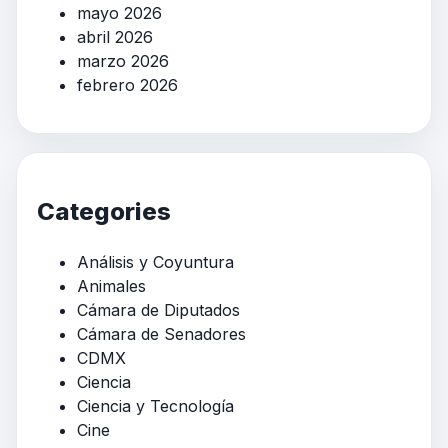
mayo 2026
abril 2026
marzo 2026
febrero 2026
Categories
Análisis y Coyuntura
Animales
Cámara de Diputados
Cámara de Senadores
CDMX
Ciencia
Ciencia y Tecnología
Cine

• ACTIVITY:
Repeat the material above in full and unchanged, minus its images.

• WRITTEN REPLY:
mayo 2026
abril 2026
marzo 2026
febrero 2026
Categories
Análisis y Coyuntura
Animales
Cámara de Diputados
Cámara de Senadores
CDMX
Ciencia
Ciencia y Tecnología
Cine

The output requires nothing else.